A pre-condition for this to work consistently is that the abstraction conversion satisfy the property that $Λx·[ax] = [a]$, for all combinator terms $a$, particularly for the cases listed above, e.g. $[Bab] = Λx·[Babx] = Λx·[a(bx)]$, as is the case. At bare minimum, consistency requires that the identities $[S(Ka)I] = [a]$ and $[S(Ka)(Kb)] = [K(ab)]$ be true.
Following the approach by Barendregt, I believe that, in fact, the following
$$
SII = D,\quad Λb·SI(Kb) = T,\quad Λb·SIb = U,\\
Λa·S(Ka)I = Λa·a,\quad Λa·Λb·S(Ka)(Kb) = Λa·Λb·K(ab),\\
Λa·Λb·S(Ka)b = B,\quad Λa·SaI = W,\quad Λa·Λb·Sa(Kb) = C,
$$
along with
$$
Λa·Λx·I(ax) = Λa·Λx·ax,\\
Λa·Λx·D(ax) = Λa·Λx·ax(ax),\\
Λa·Λb·Λx·K(ax)(bx) = Λa·Λb·Λx·ax,\\
Λa·Λb·Λx·T(ax)(bx) = Λa·Λb·Λx·bx(ax),\\
Λa·Λb·Λx·U(ax)(bx) = Λa·Λb·Λx·bx(ax(bx)),\\
Λa·Λb·Λx·W(ax)(bx) = Λa·Λb·Λx·ax(bx)(bx),\\
Λa·Λb·Λc·Λx·B(ax)(bx)(cx) = Λa·Λb·Λc·Λx·ax(bx(cx)),\\
Λa·Λb·Λc·Λx·C(ax)(bx)(cx) = Λa·Λb·Λc·Λx·ax(cx)(bx),\\
Λa·Λb·Λc·Λx·S(ax)(bx)(cx) = Λa·Λb·Λc·Λx·ax(cx)(bx(cx)),
$$
should suffice as an equational axiomatization of the η-rule.
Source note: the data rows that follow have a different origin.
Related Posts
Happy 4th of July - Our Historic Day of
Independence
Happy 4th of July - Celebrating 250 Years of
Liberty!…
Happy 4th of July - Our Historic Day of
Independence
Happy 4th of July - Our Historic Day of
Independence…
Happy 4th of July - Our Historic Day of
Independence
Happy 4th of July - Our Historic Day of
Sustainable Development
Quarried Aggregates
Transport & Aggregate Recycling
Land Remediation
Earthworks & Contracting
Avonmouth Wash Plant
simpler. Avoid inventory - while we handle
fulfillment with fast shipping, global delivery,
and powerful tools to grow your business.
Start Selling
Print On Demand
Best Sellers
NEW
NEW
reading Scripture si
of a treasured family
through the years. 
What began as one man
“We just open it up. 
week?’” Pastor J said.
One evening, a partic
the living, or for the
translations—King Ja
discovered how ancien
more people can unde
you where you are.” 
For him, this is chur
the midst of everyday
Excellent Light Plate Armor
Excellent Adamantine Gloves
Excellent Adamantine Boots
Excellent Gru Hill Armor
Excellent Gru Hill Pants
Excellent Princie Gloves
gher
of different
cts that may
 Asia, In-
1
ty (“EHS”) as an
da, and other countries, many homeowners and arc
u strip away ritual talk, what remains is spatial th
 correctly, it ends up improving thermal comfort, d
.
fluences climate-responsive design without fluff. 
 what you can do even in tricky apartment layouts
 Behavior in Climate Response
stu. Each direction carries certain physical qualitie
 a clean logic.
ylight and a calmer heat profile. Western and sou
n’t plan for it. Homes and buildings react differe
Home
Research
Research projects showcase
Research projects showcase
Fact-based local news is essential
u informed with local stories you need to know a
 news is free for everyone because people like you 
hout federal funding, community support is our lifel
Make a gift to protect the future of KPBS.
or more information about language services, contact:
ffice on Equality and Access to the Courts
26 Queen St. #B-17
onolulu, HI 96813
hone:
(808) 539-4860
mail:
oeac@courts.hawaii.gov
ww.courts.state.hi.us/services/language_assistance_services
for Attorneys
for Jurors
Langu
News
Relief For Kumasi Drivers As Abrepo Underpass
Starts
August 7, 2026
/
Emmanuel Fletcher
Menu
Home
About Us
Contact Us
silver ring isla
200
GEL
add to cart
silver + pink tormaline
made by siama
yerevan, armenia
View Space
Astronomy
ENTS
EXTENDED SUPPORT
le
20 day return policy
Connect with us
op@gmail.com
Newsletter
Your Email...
As yet, there is no co-inductive step, so if Combo encounters a reduction of the form $[a] = φ([a])$, where $φ(\_)$ is a context in some combinator expression, it will just simply stop and block the reduction ... because nothing is ever reduced twice. The correct way to proceed is to fold it into an infinitary λ-expression and re-write $a$ as $x: a$, and reduce $[a] = x:φ(x)$, where the occurrence of $x$ in the context $φ(\_)$ refers to the entire already-reduced expression $[a]$. For instance,
$$\begin{align}
[S(CBD)f]
&= [CBDf(CBDf)]\\
&= [BfD(BfD)]\\
&= [f(D(BfD))]\\
&= [f(BfD(BfD))]\\
&= f[BfD(BfD)]\\
&= x:fx,
\end{align}$$
assuming that $f$ is a free variable. This stands for the term $f(f(f(⋯)))$.
In particular, the normal form for $Y = S(CBD)$ would be
$$\begin{align}
[Y]
&= [S(CBD)]\\
&= Λy·[S(CBD)y]\\
&= Λy·x:yx\\
&= Λy·y(x:yx)\\
&= U(Λy·x:yx)\\
&= z:Uz,
\end{align}$$
where it applies another co-inductive step even during λ-abstraction, once it encounters $Λy·x$ a second time within its first encounter ... thus reducing $Y$ to $U(U(U(⋯)))$. So, the abstraction algorithm would require a co-induction rule of its own: that if $Λx·a = φ(Λx·a)$, then $Λx·a = z:φ(z)$.
If the co-inductive steps are permitted, the weirdest normal form would be for $Ω ≡ D D$. We have $[Ω] = [D D] = [D D] = x:x$. It loops on itself.